One thing we talked about at our table during the discussion period was what do you do if you don't want to join a coalition's activity.  Jo answered this question by explaining that learning about this activity would empower us to make the right decisions and also understand what it meant to choose not to join in.

Here are Jo's five ways to generate a quick win:
  1. enlist senior-level sponsors and advocates: find a good sponsor and recognize when they have those qualities
  2. manage upward: understand your leaders goals and challenges as well as how they make decisions, and anticipate their needs.
  3. if you don't like the rules of the game, become a game changer!
  4. build an influential coalition: it's often quicker and easier to get great things done from the grass-roots.
  5. in every organization, there is someone who is great at navigating.  find them and ask them for tips!
She also provided some useful tips on cultivating sponsorships:
  1. outperform!
  2. make your value visible
  3. observe the protocols: how does sponsorship work in your organizations' culture?

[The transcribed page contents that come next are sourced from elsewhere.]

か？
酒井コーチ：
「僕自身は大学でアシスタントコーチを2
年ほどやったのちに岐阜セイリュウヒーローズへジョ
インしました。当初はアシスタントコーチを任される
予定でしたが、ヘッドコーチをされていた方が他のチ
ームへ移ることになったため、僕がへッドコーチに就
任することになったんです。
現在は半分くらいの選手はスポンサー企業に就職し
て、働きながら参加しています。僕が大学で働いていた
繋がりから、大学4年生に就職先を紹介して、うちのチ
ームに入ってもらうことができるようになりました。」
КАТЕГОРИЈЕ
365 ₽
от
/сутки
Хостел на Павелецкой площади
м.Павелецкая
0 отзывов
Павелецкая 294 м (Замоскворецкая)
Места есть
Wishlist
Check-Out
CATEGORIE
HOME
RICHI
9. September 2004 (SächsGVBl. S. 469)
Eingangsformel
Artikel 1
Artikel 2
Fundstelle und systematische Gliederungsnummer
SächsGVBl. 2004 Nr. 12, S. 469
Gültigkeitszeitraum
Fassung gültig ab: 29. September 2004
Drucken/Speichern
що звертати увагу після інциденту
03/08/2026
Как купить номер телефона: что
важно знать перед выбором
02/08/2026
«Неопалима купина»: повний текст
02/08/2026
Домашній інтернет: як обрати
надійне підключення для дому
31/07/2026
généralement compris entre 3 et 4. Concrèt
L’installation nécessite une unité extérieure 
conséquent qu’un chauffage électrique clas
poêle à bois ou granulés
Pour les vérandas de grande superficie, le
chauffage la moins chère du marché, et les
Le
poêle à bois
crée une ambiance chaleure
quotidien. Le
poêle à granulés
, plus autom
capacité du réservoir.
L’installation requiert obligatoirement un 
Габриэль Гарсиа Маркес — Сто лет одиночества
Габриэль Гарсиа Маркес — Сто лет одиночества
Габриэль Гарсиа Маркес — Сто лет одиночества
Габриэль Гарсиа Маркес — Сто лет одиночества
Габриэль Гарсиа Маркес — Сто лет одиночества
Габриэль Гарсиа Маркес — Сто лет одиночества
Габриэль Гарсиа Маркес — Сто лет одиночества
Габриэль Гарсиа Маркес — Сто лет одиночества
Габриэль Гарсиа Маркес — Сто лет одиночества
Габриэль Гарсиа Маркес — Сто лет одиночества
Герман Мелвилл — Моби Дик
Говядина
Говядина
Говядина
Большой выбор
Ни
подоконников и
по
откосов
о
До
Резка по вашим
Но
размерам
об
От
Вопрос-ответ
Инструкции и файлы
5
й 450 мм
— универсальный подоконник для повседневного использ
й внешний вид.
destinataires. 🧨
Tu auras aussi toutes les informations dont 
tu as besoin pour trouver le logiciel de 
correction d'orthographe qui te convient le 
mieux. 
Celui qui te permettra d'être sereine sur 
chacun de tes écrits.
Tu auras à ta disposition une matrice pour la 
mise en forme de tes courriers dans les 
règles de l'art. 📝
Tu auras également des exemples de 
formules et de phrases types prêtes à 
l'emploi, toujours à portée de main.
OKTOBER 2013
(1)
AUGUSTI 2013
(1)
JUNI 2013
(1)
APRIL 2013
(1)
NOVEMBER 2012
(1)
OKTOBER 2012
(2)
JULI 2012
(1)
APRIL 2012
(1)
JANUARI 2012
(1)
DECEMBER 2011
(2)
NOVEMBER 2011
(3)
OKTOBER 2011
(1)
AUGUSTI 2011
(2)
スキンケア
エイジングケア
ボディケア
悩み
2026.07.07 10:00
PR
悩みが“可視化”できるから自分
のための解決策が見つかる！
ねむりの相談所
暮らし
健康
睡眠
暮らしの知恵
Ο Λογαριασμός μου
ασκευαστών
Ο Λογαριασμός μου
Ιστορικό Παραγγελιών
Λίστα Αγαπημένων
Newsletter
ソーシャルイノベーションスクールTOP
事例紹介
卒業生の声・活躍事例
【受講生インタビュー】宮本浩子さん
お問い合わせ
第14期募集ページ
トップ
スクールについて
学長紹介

  4. ask who the leaders are with a strong track record of developing talent
  5. network across your organization and beyond your direct management chain
  6. look for exposure opportunities to work with or work for senior leaders
  7. have clarity about your career goals
  8. share your career goals with your leaders
I really enjoyed Jo's session again this year and found her strategies thought-provoking.  What did you think?  Do you have any insights of your own to share?  Will you be making your own 'shadow org chart' as a next step?